Providing support enabling state and local government legislatures to better appreciate how to work with the executive arm in IGR expansion is a critical role of CSOs. Because without the legislature, there is no legally binding tax policy, legislators need to have a solid grounding on issues around domestic revenue mobilisation. Aside from deepening their understanding of working harmoniously with the executive arm, they also need to know when and how to call the latter to order when they overstep their bounds. Historically, Nigeria’s legislature-executive relations have been more of a principal-agent relationship where the executive is the principal. In practice, the legislative chamber is typically an extension of the office of the executive governor, who merely rubber-stamps the propositions of the latter. Therefore, CSOs’ assistance in supporting subnational government legislatures to realise and live up to their constitutional calling would always be helpful.

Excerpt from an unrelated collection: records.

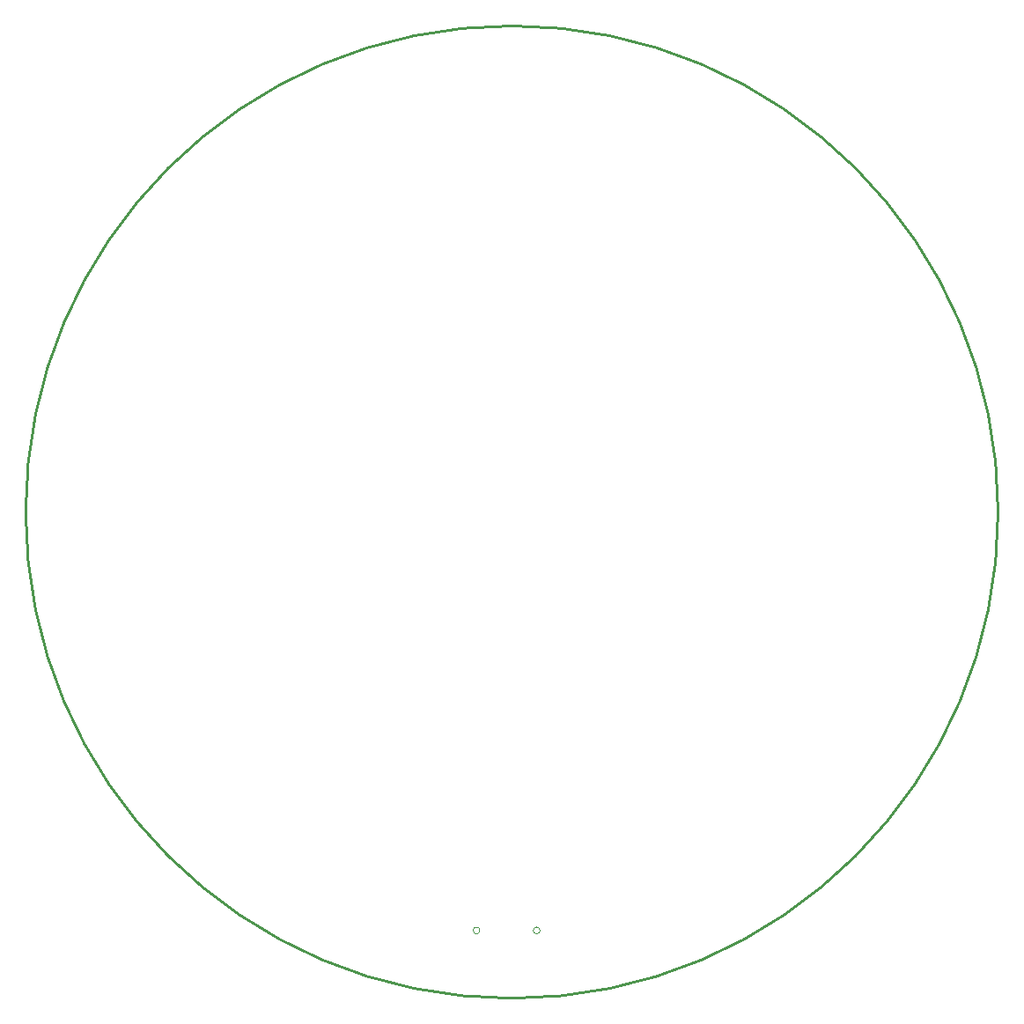
<source format=gm1>
G04*
G04 #@! TF.GenerationSoftware,Altium Limited,Altium Designer,24.6.1 (21)*
G04*
G04 Layer_Color=16711935*
%FSLAX25Y25*%
%MOIN*%
G70*
G04*
G04 #@! TF.SameCoordinates,C93C9CB5-FBF7-4B20-BE99-6934CCFB3FDC*
G04*
G04*
G04 #@! TF.FilePolarity,Positive*
G04*
G01*
G75*
%ADD11C,0.01000*%
%ADD80C,0.00020*%
D11*
X184068Y0D02*
G03*
X184068Y0I-184068J0D01*
G01*
D80*
X10657Y-158400D02*
G03*
X10657Y-158400I-1280J0D01*
G01*
X-12099D02*
G03*
X-12099Y-158400I-1280J0D01*
G01*
M02*

</source>
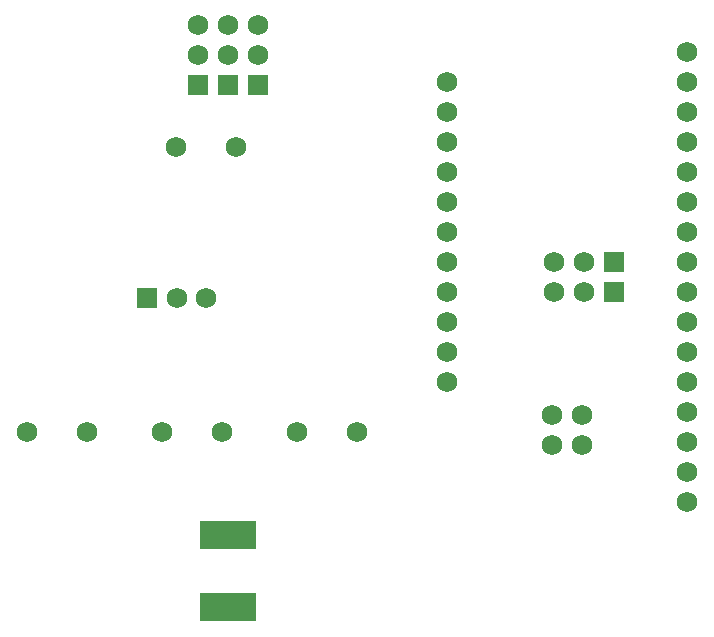
<source format=gbs>
G04*
G04 #@! TF.GenerationSoftware,Altium Limited,Altium Designer,18.0.12 (696)*
G04*
G04 Layer_Color=16711935*
%FSLAX24Y24*%
%MOIN*%
G70*
G01*
G75*
%ADD11C,0.0680*%
%ADD12R,0.0680X0.0680*%
%ADD13R,0.1880X0.0980*%
D11*
X45500Y30500D02*
D03*
Y29500D02*
D03*
X44500Y30500D02*
D03*
Y29500D02*
D03*
X45550Y34600D02*
D03*
Y35600D02*
D03*
X44550Y34600D02*
D03*
Y35600D02*
D03*
X33950Y39450D02*
D03*
X31950D02*
D03*
X32950Y34400D02*
D03*
X32000D02*
D03*
X32700Y43500D02*
D03*
X33700D02*
D03*
X34700D02*
D03*
Y42500D02*
D03*
X33700D02*
D03*
X32700D02*
D03*
X38000Y29950D02*
D03*
X36000D02*
D03*
X33500D02*
D03*
X31500D02*
D03*
X29000D02*
D03*
X27000D02*
D03*
X41000Y31600D02*
D03*
Y32600D02*
D03*
Y33600D02*
D03*
Y34600D02*
D03*
Y35600D02*
D03*
Y36600D02*
D03*
Y37600D02*
D03*
Y38600D02*
D03*
Y39600D02*
D03*
Y40600D02*
D03*
Y41600D02*
D03*
X49000Y42600D02*
D03*
Y41600D02*
D03*
Y40600D02*
D03*
Y39600D02*
D03*
Y38600D02*
D03*
Y37600D02*
D03*
Y36600D02*
D03*
Y35600D02*
D03*
Y34600D02*
D03*
Y33600D02*
D03*
Y32600D02*
D03*
Y31600D02*
D03*
Y30600D02*
D03*
Y29600D02*
D03*
Y28600D02*
D03*
Y27600D02*
D03*
D12*
X46550Y34600D02*
D03*
Y35600D02*
D03*
X31000Y34400D02*
D03*
X34700Y41500D02*
D03*
X33700D02*
D03*
X32700D02*
D03*
D13*
X33700Y26500D02*
D03*
Y24100D02*
D03*
M02*

</source>
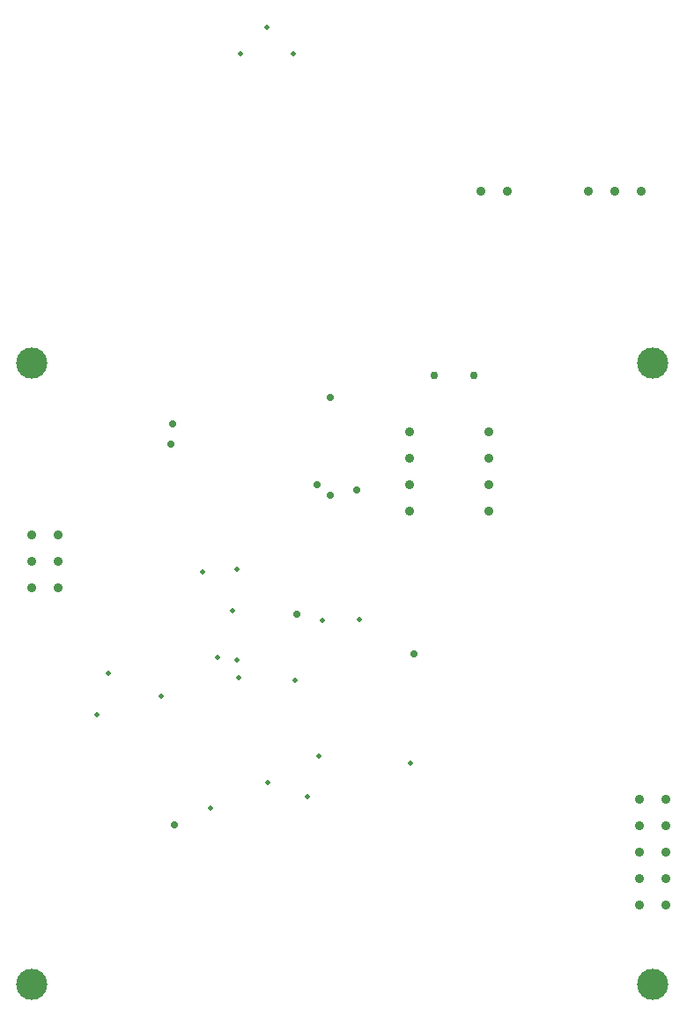
<source format=gbr>
G04 Layer_Color=0*
%FSLAX26Y26*%
%MOIN*%
%TF.FileFunction,Plated,1,4,PTH,Drill*%
%TF.Part,Single*%
G01*
G75*
%TA.AperFunction,ComponentDrill*%
%ADD88C,0.035827*%
%ADD89C,0.020000*%
%ADD90C,0.035433*%
%ADD91C,0.030000*%
%ADD92C,0.035827*%
%TA.AperFunction,OtherDrill,Free Pad (2350mil,2350mil)*%
%ADD93C,0.118110*%
%TA.AperFunction,OtherDrill,Free Pad (0mil,2350mil)*%
%ADD94C,0.118110*%
%TA.AperFunction,OtherDrill,Free Pad (2350mil,0mil)*%
%ADD95C,0.118110*%
%TA.AperFunction,OtherDrill,Free Pad (0mil,0mil)*%
%ADD96C,0.118110*%
%TA.AperFunction,ViaDrill,NotFilled*%
%ADD97C,0.019685*%
%ADD98C,0.028000*%
D88*
X2306299Y3000000D02*
D03*
X2206299D02*
D03*
X2106299D02*
D03*
X1700000D02*
D03*
X1800000D02*
D03*
D89*
X890000Y3620000D02*
D03*
X990000Y3520000D02*
D03*
X790000D02*
D03*
D90*
X1729024Y1789457D02*
D03*
Y1889457D02*
D03*
Y1989457D02*
D03*
Y2089457D02*
D03*
X1429024Y1789457D02*
D03*
Y1889457D02*
D03*
Y1989457D02*
D03*
Y2089457D02*
D03*
D91*
X1523622Y2303150D02*
D03*
X1673228D02*
D03*
D92*
X2400000Y300000D02*
D03*
Y400000D02*
D03*
Y500000D02*
D03*
Y600000D02*
D03*
Y700000D02*
D03*
X2300000Y300000D02*
D03*
Y400000D02*
D03*
Y500000D02*
D03*
Y600000D02*
D03*
Y700000D02*
D03*
X0Y1700000D02*
D03*
Y1600000D02*
D03*
Y1500000D02*
D03*
X100000Y1700000D02*
D03*
Y1600000D02*
D03*
Y1500000D02*
D03*
D93*
X2350000Y2350000D02*
D03*
D94*
X0D02*
D03*
D95*
X2350000Y0D02*
D03*
D96*
X0D02*
D03*
D97*
X776000Y1227000D02*
D03*
X1239756Y1377756D02*
D03*
X1099354Y1377000D02*
D03*
X994024Y1149457D02*
D03*
X774024Y1569457D02*
D03*
X489024Y1089457D02*
D03*
X644024Y1559457D02*
D03*
X758024Y1412457D02*
D03*
X288024Y1174457D02*
D03*
X783024Y1159457D02*
D03*
X702024Y1234457D02*
D03*
X246024Y1017457D02*
D03*
X893197Y761307D02*
D03*
X1433551Y836110D02*
D03*
X1042803Y708158D02*
D03*
X1085126Y863669D02*
D03*
X675677Y665106D02*
D03*
D98*
X1003000Y1399000D02*
D03*
X526000Y2041000D02*
D03*
X533000Y2118000D02*
D03*
X1444024Y1249457D02*
D03*
X538843Y603693D02*
D03*
X1230000Y1870000D02*
D03*
X1130000Y2220000D02*
D03*
Y1850000D02*
D03*
X1080000Y1890000D02*
D03*
%TF.MD5,d49c0a0711b3af4d3f2aca0372f27a7a*%
M02*

</source>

Finally, an operative CSO community will typically act as the fourth arm of the government, albeit informally. Unlike legislators, democratically elected to represent the citizens, CSOs volunteer their time and efforts to push for and protect the well-being of society. Because the continuous expansion of subnational governments’ internally generated revenue and their prudent utilisation will naturally result in such expected well-being outcomes, the role of CSOs in the process is indispensable. They can intervene in at least five ways to positively affect the state’s revenue performance. These include capacity building, particularly for strengthening revenue collection institutions of states and local governments, deeply and objectively interrogating the financial records of subnational governments as regularly as possible and communicating the same to the legislature and citizens for informed action. Their involvement and promotion of public domestic revenue mobilisation education and the regular engagement of critical stakeholders are also indispensable.